*Request:*
Emit an exact copy of the lines running from the start of the records to the line containing "beratungs­marktes", both included.

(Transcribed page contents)
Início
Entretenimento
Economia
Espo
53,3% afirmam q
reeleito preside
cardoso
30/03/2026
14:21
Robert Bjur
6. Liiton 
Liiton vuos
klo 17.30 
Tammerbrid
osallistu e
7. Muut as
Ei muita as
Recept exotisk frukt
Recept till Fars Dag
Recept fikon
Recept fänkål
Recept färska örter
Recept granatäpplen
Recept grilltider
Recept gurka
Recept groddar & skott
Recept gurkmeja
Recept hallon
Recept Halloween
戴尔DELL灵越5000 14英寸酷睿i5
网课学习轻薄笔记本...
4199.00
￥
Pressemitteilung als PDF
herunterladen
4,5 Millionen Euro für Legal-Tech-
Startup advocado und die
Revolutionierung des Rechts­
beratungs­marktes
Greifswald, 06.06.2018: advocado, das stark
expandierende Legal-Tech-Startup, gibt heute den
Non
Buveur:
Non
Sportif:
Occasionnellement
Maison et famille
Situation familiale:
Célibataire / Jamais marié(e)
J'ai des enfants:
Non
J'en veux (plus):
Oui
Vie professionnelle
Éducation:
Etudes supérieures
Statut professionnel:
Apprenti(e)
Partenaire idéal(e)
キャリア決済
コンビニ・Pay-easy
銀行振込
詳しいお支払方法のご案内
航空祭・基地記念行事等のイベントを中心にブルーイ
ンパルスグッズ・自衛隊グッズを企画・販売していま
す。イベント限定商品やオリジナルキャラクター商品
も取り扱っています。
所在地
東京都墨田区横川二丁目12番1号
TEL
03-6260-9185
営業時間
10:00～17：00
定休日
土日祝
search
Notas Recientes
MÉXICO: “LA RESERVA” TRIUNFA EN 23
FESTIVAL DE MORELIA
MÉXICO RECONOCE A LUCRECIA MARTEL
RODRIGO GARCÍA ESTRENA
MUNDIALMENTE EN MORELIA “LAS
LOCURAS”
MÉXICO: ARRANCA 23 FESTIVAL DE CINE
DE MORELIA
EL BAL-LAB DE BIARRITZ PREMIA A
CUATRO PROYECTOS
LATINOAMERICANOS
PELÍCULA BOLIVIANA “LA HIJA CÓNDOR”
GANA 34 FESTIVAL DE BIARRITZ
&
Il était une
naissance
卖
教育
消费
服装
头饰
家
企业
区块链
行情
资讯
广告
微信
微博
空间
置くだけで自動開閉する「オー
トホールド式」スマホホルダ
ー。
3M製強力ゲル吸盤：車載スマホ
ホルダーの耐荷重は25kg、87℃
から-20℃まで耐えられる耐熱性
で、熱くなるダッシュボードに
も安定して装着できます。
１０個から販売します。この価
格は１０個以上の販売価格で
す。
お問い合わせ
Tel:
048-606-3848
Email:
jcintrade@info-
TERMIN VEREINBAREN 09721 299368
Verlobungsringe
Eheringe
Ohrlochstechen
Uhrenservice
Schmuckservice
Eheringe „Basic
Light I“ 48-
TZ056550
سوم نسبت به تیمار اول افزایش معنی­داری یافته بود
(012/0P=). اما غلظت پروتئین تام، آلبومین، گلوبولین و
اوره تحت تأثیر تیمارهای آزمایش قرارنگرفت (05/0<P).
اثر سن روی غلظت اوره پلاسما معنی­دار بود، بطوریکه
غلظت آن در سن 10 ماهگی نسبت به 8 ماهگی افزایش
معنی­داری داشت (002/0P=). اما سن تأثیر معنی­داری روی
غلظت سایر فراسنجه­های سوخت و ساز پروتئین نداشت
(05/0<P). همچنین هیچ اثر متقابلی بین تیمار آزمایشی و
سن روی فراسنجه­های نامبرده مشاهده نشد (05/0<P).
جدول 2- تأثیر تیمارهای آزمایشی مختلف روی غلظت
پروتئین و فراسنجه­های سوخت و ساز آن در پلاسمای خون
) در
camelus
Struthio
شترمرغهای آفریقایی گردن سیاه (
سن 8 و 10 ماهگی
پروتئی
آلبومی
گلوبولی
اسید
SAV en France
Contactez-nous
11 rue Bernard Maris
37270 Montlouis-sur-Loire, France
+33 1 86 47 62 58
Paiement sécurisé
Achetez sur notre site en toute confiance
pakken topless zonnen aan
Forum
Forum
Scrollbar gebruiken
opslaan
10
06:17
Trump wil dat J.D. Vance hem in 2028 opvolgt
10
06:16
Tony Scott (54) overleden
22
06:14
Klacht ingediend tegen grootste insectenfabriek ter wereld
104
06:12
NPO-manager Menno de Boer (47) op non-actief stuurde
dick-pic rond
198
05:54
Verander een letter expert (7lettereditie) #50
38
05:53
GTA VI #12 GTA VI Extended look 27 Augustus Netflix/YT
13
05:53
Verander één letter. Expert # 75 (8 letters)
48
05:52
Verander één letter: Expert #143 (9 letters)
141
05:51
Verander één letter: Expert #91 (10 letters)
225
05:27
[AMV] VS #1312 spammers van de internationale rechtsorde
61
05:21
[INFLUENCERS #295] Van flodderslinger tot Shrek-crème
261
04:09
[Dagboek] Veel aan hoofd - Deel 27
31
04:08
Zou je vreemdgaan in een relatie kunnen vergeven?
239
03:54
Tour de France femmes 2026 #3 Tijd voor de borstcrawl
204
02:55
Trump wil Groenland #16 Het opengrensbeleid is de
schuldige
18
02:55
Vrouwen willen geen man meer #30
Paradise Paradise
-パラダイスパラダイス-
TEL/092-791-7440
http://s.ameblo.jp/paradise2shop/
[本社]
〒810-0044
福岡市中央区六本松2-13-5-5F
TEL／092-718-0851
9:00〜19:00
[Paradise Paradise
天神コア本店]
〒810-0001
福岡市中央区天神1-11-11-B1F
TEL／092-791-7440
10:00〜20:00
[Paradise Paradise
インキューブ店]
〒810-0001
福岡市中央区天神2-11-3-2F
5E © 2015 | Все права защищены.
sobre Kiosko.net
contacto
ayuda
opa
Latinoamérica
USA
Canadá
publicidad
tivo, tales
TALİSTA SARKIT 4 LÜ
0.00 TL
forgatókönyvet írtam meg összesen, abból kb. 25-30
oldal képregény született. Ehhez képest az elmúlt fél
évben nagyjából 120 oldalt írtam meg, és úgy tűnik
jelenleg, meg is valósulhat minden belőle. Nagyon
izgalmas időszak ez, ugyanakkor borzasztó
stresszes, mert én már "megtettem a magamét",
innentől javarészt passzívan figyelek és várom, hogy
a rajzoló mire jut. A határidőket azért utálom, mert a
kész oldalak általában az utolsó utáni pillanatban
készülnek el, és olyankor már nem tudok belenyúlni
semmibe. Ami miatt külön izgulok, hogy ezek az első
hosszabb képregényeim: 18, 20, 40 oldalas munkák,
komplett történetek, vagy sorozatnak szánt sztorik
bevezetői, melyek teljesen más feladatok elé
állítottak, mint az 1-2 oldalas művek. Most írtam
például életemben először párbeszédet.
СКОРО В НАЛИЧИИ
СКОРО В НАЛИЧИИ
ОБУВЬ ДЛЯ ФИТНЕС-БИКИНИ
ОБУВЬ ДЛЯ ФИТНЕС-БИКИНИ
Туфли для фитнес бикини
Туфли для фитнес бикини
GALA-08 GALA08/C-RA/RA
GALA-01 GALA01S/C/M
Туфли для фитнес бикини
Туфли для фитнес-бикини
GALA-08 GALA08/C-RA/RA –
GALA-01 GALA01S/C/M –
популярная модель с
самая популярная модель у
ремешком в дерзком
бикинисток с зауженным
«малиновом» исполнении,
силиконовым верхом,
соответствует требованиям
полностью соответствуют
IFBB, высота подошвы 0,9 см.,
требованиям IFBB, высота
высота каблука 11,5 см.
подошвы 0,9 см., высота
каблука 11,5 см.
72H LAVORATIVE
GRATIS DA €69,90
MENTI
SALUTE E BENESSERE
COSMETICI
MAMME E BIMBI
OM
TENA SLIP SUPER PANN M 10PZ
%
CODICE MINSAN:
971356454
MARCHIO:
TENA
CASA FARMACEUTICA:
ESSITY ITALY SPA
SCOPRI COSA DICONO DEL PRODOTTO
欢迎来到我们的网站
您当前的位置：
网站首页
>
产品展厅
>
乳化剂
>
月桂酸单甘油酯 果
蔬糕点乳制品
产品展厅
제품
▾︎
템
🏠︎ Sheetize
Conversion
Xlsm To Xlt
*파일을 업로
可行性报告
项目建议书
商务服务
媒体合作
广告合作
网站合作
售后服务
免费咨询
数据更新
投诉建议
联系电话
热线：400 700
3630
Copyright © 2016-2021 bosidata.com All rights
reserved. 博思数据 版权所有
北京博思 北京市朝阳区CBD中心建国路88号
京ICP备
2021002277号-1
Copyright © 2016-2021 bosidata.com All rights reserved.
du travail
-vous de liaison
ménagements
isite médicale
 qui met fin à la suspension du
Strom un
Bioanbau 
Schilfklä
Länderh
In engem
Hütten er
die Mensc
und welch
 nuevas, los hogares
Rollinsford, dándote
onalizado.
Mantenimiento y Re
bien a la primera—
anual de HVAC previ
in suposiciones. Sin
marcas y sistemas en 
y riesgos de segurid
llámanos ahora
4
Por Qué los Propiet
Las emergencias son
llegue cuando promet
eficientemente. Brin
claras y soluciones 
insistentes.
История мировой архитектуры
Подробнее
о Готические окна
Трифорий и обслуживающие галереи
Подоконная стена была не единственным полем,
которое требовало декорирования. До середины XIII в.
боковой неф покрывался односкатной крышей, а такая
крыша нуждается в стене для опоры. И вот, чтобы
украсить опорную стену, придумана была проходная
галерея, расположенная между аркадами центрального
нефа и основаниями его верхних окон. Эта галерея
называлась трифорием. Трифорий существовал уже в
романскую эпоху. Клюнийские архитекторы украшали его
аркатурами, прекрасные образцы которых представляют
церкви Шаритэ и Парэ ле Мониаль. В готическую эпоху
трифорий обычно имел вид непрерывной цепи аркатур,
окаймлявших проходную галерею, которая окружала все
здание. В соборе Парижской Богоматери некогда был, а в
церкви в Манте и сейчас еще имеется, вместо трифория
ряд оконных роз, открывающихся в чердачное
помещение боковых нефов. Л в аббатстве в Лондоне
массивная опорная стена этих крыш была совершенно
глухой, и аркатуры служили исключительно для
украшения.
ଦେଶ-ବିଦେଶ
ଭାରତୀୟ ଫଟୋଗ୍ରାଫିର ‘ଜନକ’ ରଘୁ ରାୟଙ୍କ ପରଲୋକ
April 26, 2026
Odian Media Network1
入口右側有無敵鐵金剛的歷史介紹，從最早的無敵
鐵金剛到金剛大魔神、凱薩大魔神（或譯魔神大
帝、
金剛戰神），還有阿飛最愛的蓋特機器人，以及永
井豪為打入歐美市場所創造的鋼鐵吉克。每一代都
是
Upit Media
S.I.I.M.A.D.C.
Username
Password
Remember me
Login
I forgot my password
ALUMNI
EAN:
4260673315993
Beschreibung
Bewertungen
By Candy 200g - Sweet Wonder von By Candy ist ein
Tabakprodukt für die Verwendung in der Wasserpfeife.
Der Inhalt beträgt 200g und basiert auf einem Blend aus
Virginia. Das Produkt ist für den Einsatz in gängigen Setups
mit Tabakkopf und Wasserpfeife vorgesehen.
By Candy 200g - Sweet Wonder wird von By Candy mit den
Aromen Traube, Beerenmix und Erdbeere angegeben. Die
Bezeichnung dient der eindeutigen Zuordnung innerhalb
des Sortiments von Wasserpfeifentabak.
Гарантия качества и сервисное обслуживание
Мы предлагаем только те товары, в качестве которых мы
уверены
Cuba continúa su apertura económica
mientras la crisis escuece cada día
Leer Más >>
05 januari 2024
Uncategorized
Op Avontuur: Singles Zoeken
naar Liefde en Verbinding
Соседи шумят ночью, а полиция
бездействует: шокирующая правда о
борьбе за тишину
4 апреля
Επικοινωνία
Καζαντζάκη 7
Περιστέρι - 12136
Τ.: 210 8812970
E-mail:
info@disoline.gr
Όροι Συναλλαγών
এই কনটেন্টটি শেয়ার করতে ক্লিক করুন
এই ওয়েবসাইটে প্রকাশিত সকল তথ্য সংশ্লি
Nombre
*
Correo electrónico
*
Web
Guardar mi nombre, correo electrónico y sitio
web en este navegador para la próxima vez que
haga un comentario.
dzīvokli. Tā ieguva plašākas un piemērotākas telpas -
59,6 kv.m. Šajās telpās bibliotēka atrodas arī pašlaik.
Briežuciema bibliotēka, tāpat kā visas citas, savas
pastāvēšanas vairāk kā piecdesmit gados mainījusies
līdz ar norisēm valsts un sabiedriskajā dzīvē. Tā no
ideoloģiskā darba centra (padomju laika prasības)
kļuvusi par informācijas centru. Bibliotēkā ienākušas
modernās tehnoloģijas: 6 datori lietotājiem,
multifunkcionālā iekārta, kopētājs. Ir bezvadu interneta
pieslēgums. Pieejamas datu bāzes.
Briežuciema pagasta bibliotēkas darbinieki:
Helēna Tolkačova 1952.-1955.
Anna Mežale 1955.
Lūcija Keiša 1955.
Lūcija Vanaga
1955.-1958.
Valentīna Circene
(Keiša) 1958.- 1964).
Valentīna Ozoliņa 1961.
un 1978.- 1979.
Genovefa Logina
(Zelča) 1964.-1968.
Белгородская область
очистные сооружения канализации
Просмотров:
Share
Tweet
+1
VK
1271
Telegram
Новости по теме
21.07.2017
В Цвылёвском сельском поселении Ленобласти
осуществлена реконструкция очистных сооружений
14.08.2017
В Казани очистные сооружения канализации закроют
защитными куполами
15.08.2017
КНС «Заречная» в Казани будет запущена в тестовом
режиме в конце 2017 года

*Result:*
Início
Entretenimento
Economia
Espo
53,3% afirmam q
reeleito preside
cardoso
30/03/2026
14:21
Robert Bjur
6. Liiton 
Liiton vuos
klo 17.30 
Tammerbrid
osallistu e
7. Muut as
Ei muita as
Recept exotisk frukt
Recept till Fars Dag
Recept fikon
Recept fänkål
Recept färska örter
Recept granatäpplen
Recept grilltider
Recept gurka
Recept groddar & skott
Recept gurkmeja
Recept hallon
Recept Halloween
戴尔DELL灵越5000 14英寸酷睿i5
网课学习轻薄笔记本...
4199.00
￥
Pressemitteilung als PDF
herunterladen
4,5 Millionen Euro für Legal-Tech-
Startup advocado und die
Revolutionierung des Rechts­
beratungs­marktes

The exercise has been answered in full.